Impact on Real World Applications

The patch has been tested with numerous real world apps and frameworks, to attempt to gauge the impact the changes to the internal functions rules would have:

  • Drupal 7 homepage: One new E_DEPRECATED warning, which seems to catch faulty-looking code
  • Drupal 7 admin interface (across the all pages): One new E_DEPRECATED warning, which again seems to catch a real bug – stripslsahes() operating on a boolean.
  • Magento 1.9 homepage (w/ Magento's huge sample DB): One new E_DEPRECATED warning, again, seems to be catching a real bug of ‘false’ being fed as argument 1 of in json_decode() – which is expecting a string full of json there.
  • WordPress 3.4 homepage: One new E_DEPRECATED warning, again, seems to be catching a real bug of ‘false’ being fed as argument 1 of substr().
  • Zend Framework 2 skeleton app: Zero new E_DEPRECATED warnings.
  • Symfony ACME app: Zero new E_DEPRECATED warnings (across the app).
  • PHPUnit: Several E_DEPRECATED issues that were fixed in a matter of hours.

The negative impact on real world apps appears to be very, very limited - which is consistent with the premise that the Coercive STH RFC aims to allow the conversions which are common and most likely sensible, and block the ones which are likely faulty - which means we shouldn't see too many of those in real world apps.

In addition, the patch was tested with numerous unit-test suites; PHP's test suite shows a lot of new errors, however, the majority of them stem from tests purposely designed to check 'insensible' conversions (e.g. readgzfile($filename, -10.5)), and not code blocks that we're ever likely to bump into in the real world.

The Symfony and Zend Framework test suites were also run and showed new deprecation errors; Based on very preliminary analysis, it seems that most of them either fall into the same bucket as the PHP unit tests above (purposely designed to test insensible conversions), or seem to point out issues that may translate into real world bugs, and that can be fixed in a relatively small number of changes.

All in all, the signal to noise ratio of turning the new coercive rules for the entirety of PHP seems to be very good.

Difference from PHP 5

The following table details the changes made to the values acceptable by internal functions proposed by this patch (dash (-) means there were no changes):

Value Type
Hint boolean int float string
bool Unchanged Unchanged Reject Unchanged
int Reject Unchanged Restrict* Restrict†
float Reject Unchanged Unchanged Restrict†
string Reject Unchanged Unchanged Unchanged

* Only accept inputs that contain no significant digits after the decimal point.

† Numeric strings that have non-blank alphanumeric characters (e.g., “7 dogs”, “3.14 pizzas”) are no longer accepted.

Note that in all cases, when conversion occurs - its rules are identical to those in PHP 5. PHP 7 will accept fewer types of inputs as valid, but will apply the same conversion rules to the ones that are accepted.

Examples for conversions now deprecated for Internal Functions

Here are examples of conversions which, while still providing the same results as in PHP 5, now also raise an E_DEPRECATED error :

false -> int           # No more conversion from bool
true -> string         # No more conversion from bool
7.5 -> int             # 7.5 cannot be converted to an integer without data loss
"8.2" -> int           # "8.2" cannot be converted to an integer without data loss
4.3 -> bool            # No more conversion from float to bool
"7 dogs" -> int        # Non-blank trailing characters no longer supported
"3.14 pizzas" -> float # Non-blank trailing characters no longer supported 

Potential Future Changes to Implicit Casting Rules

While outside the scope of this RFC, the introduction of the new coercive-yet-more-restrictive rule-set may be considered for additional areas in PHP, most notably implicit casting.

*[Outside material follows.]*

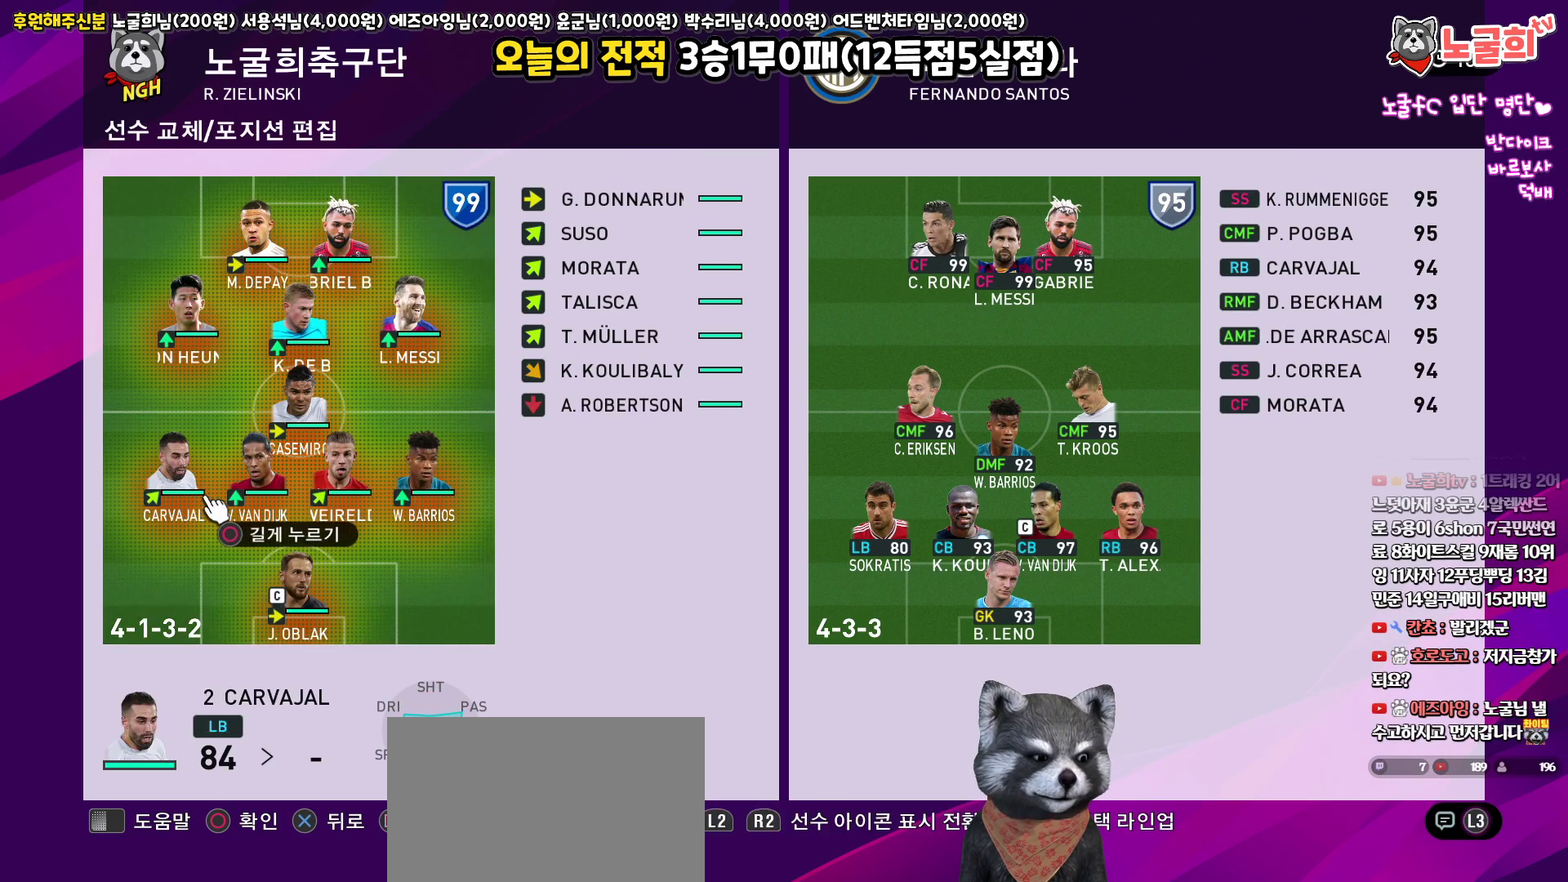
{"buttons": ["CROSS"], "left_stick": "center", "right_stick": "center", "events": [[33, "DPAD_UP", "up"], [233, "DPAD_RIGHT", "down"], [367, "DPAD_RIGHT", "up"], [467, "CROSS", "down"]]}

For example, today, the result of “Apples” + “Oranges” is 0, because the + operator implicitly casts anything into a number. It could be imagined that in the future, the + operator will accept only values that would fit into an int or float STH, and warn users about others (realistically, most probably through E_STRICT). Users would still be able to use permissive explicit casting ($foo = (int) “Apples”; would still assign 0 into $foo), but the risk sometimes associated with implicit casting will be eliminated.

Ability to add Strict STH in the future

It should be noted that nothing in this RFC conflicts with the ability to add Strict STH in the future. The ability to add a 2nd mode via declare() or some other mechanism will always be there. We do believe that demand for it will greatly diminish with the introduction of these scalar type hints, but in case it doesn't - there'll be no technical blocks preventing us from adding it in the future, even in the 7.x lifetime.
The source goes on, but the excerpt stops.